Still, not all the innovations work. Cantu and his employees still laugh about the "black course" they created: calamari battered in squid ink with black croutons, black foam, and a black purée. The idea was to get diners to look beyond the visual appearance, which was admittedly nauseating. They couldn't.
To make matters worse, it turned their mouths black. When they spruced it up with bright red beet flavors, Cantu says, "it looked worse – it looked dead and bleeding."
Similarly, pastry chef Ben Roche – a young chef who fits in easily with Cantu's wild style – says he can make desserts look like a bowl of chili cheese nachos or turn doughnuts into a soup, but he's learned to keep the flavors sweet.
"There are certain things you can't go too far with," he says.
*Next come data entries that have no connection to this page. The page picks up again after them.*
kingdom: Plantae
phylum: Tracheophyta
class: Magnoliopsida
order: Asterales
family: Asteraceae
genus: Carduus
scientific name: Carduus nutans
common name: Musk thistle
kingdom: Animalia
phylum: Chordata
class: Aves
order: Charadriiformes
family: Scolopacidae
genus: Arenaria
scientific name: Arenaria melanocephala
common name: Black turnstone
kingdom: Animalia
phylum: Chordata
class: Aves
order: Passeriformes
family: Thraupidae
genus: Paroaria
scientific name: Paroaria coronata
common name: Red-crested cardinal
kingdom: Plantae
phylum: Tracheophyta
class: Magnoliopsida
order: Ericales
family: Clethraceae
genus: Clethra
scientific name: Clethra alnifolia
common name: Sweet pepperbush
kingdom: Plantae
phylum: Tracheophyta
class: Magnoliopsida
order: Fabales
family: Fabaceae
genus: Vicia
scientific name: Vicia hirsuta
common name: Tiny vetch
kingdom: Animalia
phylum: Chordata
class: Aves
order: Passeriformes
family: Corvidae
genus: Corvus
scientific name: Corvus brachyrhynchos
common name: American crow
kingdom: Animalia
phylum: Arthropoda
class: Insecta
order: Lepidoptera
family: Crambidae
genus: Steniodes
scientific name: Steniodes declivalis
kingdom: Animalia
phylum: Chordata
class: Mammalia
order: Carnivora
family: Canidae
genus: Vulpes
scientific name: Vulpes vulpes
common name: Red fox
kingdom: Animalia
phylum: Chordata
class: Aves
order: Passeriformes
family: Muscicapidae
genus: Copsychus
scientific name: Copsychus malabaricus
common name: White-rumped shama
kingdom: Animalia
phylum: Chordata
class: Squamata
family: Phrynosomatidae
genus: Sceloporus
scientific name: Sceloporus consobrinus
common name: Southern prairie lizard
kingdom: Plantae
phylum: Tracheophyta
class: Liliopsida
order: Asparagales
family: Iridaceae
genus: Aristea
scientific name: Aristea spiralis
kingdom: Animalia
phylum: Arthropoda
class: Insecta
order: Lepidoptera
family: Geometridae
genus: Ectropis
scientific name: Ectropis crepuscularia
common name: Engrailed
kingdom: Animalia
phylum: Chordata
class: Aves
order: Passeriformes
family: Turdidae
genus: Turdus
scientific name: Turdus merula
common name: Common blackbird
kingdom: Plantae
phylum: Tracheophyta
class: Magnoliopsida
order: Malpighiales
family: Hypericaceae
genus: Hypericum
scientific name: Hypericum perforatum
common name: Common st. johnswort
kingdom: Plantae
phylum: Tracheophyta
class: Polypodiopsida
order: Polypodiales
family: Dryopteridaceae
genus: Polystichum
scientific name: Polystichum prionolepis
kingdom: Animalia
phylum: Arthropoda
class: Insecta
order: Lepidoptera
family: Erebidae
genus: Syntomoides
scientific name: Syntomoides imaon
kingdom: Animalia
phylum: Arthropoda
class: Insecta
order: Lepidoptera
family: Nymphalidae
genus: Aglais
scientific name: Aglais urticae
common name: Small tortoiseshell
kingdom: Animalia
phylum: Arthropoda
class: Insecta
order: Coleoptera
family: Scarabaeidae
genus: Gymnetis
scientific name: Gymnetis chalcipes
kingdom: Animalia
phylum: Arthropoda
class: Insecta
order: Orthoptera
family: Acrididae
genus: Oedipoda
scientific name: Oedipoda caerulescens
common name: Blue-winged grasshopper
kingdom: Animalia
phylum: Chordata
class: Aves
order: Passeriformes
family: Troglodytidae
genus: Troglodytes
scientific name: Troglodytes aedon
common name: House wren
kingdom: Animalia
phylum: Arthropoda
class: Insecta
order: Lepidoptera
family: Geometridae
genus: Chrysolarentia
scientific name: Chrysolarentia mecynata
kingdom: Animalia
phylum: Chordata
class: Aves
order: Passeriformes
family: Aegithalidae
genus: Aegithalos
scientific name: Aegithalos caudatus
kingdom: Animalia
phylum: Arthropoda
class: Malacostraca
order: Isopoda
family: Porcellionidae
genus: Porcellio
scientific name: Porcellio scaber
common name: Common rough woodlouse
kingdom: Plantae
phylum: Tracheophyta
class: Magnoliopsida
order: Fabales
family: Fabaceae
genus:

Cantu says some diners still regard what he does as "Frankenstein food," but the novelty is the draw for most of those who come to his restaurant.
Seth Earley, a Boston consultant celebrating his fiancée's birthday at Moto, remembered reading about the restaurant in Fast Company magazine. He had an assistant search for the word "lasers" and "liquid nitrogen" online until she located the restaurant. His father was an inventor, Mr. Earley says: "This brought me back to the science and chemistry from childhood."
At the next table over, a group of friends in town for work are similarly impressed.
"It's like Disneyland for food," says Doug Clarkson, a healthcare industry worker from Dallas, as he starts on the frozen pancakes in his 18-course grand tasting menu that costs $165. "Our biggest concern is we have no idea how to explain this meal to our wives."
Here's a tasty recipe that is safe to try at home. It's a pancake batter made from doughnuts and a "syrup" made from mixing coffee and strawberry preserves. Any type of purchased glazed doughnut will work, or you can make your own doughnut if you choose:
Pancakes
5 glazed doughnuts
2 eggs
1/3 cup powdered sugar
2/3 cup milk
1/4 cup flour
1 tsp. baking powder
Place doughnuts, eggs, sugar, and milk in a blender. Blend at high speed until smooth. Add flour and baking powder and blend until just mixed. Ladle or spoon 3-inch rounds onto a hot greased skillet and cook until golden brown.
Coffee syrup
1/2 cup coffee
1 cup strawberry preserves
Mix with whisk or blend in blender just to combine. Serve warm or chilled over pancakes.